# What needs to be done
Your output must match the data word for word, with every line included.

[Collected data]
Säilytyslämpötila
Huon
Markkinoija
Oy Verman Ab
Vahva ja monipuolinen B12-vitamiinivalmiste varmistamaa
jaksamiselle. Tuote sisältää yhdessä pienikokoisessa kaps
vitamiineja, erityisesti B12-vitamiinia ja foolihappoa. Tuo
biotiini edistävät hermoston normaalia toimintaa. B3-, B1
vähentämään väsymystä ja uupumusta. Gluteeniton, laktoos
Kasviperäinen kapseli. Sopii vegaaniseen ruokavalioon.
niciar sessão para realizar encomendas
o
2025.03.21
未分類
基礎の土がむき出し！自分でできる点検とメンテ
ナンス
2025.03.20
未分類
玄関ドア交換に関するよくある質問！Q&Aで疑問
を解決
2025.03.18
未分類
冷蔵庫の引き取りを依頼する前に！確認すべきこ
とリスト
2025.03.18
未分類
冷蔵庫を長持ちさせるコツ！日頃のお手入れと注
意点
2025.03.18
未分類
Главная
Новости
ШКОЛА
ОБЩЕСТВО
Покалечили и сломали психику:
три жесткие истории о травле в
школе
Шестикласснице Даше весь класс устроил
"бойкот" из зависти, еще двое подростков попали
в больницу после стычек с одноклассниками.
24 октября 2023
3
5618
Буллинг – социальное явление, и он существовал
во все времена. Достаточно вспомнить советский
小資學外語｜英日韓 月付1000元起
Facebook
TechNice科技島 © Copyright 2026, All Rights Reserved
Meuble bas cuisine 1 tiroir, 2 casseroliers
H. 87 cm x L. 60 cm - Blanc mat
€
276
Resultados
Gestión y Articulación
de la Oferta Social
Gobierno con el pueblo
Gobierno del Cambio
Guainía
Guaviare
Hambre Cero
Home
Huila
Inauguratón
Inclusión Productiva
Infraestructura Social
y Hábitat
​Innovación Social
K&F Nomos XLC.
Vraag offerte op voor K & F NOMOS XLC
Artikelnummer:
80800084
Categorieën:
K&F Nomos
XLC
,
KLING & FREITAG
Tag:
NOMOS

# Result
Säilytyslämpötila
Huon
Markkinoija
Oy Verman Ab
Vahva ja monipuolinen B12-vitamiinivalmiste varmistamaa
jaksamiselle. Tuote sisältää yhdessä pienikokoisessa kaps
vitamiineja, erityisesti B12-vitamiinia ja foolihappoa. Tuo
biotiini edistävät hermoston normaalia toimintaa. B3-, B1
vähentämään väsymystä ja uupumusta. Gluteeniton, laktoos
Kasviperäinen kapseli. Sopii vegaaniseen ruokavalioon.
niciar sessão para realizar encomendas
o
2025.03.21
未分類
基礎の土がむき出し！自分でできる点検とメンテ
ナンス
2025.03.20
未分類
玄関ドア交換に関するよくある質問！Q&Aで疑問
を解決
2025.03.18
未分類
冷蔵庫の引き取りを依頼する前に！確認すべきこ
とリスト
2025.03.18
未分類
冷蔵庫を長持ちさせるコツ！日頃のお手入れと注
意点
2025.03.18
未分類
Главная
Новости
ШКОЛА
ОБЩЕСТВО
Покалечили и сломали психику:
три жесткие истории о травле в
школе
Шестикласснице Даше весь класс устроил
"бойкот" из зависти, еще двое подростков попали
в больницу после стычек с одноклассниками.
24 октября 2023
3
5618
Буллинг – социальное явление, и он существовал
во все времена. Достаточно вспомнить советский
小資學外語｜英日韓 月付1000元起
Facebook
TechNice科技島 © Copyright 2026, All Rights Reserved
Meuble bas cuisine 1 tiroir, 2 casseroliers
H. 87 cm x L. 60 cm - Blanc mat
€
276
Resultados
Gestión y Articulación
de la Oferta Social
Gobierno con el pueblo
Gobierno del Cambio
Guainía
Guaviare
Hambre Cero
Home
Huila
Inauguratón
Inclusión Productiva
Infraestructura Social
y Hábitat
​Innovación Social
K&F Nomos XLC.
Vraag offerte op voor K & F NOMOS XLC
Artikelnummer:
80800084
Categorieën:
K&F Nomos
XLC
,
KLING & FREITAG
Tag:
NOMOS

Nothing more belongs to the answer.